-- Task item --
Repeat the records below, swapping every "Speedcup" for "Speed Cup" and leaving everything else unchanged.

-- Records to process --
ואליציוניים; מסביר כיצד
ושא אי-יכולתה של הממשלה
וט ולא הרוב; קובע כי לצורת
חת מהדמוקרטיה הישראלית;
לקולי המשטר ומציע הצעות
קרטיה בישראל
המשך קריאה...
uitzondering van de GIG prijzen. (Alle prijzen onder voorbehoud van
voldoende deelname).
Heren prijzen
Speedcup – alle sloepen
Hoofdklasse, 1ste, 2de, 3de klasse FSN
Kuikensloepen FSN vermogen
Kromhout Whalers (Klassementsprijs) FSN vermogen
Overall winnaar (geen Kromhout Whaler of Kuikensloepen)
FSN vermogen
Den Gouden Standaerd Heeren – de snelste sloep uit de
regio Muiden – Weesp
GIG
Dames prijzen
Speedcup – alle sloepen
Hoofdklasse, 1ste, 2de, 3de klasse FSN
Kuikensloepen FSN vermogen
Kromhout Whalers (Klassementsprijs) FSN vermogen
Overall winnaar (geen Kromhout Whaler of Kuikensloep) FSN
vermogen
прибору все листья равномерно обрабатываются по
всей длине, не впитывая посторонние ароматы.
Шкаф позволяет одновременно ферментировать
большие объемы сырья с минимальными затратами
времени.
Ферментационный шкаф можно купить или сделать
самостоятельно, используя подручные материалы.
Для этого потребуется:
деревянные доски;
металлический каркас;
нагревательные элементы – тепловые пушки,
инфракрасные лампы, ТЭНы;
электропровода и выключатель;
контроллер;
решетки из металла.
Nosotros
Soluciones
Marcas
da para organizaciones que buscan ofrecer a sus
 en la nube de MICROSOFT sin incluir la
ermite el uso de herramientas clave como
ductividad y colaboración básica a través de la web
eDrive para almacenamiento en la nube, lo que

-- Solution to the exercise --
ואליציוניים; מסביר כיצד
ושא אי-יכולתה של הממשלה
וט ולא הרוב; קובע כי לצורת
חת מהדמוקרטיה הישראלית;
לקולי המשטר ומציע הצעות
קרטיה בישראל
המשך קריאה...
uitzondering van de GIG prijzen. (Alle prijzen onder voorbehoud van
voldoende deelname).
Heren prijzen
Speed Cup – alle sloepen
Hoofdklasse, 1ste, 2de, 3de klasse FSN
Kuikensloepen FSN vermogen
Kromhout Whalers (Klassementsprijs) FSN vermogen
Overall winnaar (geen Kromhout Whaler of Kuikensloepen)
FSN vermogen
Den Gouden Standaerd Heeren – de snelste sloep uit de
regio Muiden – Weesp
GIG
Dames prijzen
Speed Cup – alle sloepen
Hoofdklasse, 1ste, 2de, 3de klasse FSN
Kuikensloepen FSN vermogen
Kromhout Whalers (Klassementsprijs) FSN vermogen
Overall winnaar (geen Kromhout Whaler of Kuikensloep) FSN
vermogen
прибору все листья равномерно обрабатываются по
всей длине, не впитывая посторонние ароматы.
Шкаф позволяет одновременно ферментировать
большие объемы сырья с минимальными затратами
времени.
Ферментационный шкаф можно купить или сделать
самостоятельно, используя подручные материалы.
Для этого потребуется:
деревянные доски;
металлический каркас;
нагревательные элементы – тепловые пушки,
инфракрасные лампы, ТЭНы;
электропровода и выключатель;
контроллер;
решетки из металла.
Nosotros
Soluciones
Marcas
da para organizaciones que buscan ofrecer a sus
 en la nube de MICROSOFT sin incluir la
ermite el uso de herramientas clave como
ductividad y colaboración básica a través de la web
eDrive para almacenamiento en la nube, lo que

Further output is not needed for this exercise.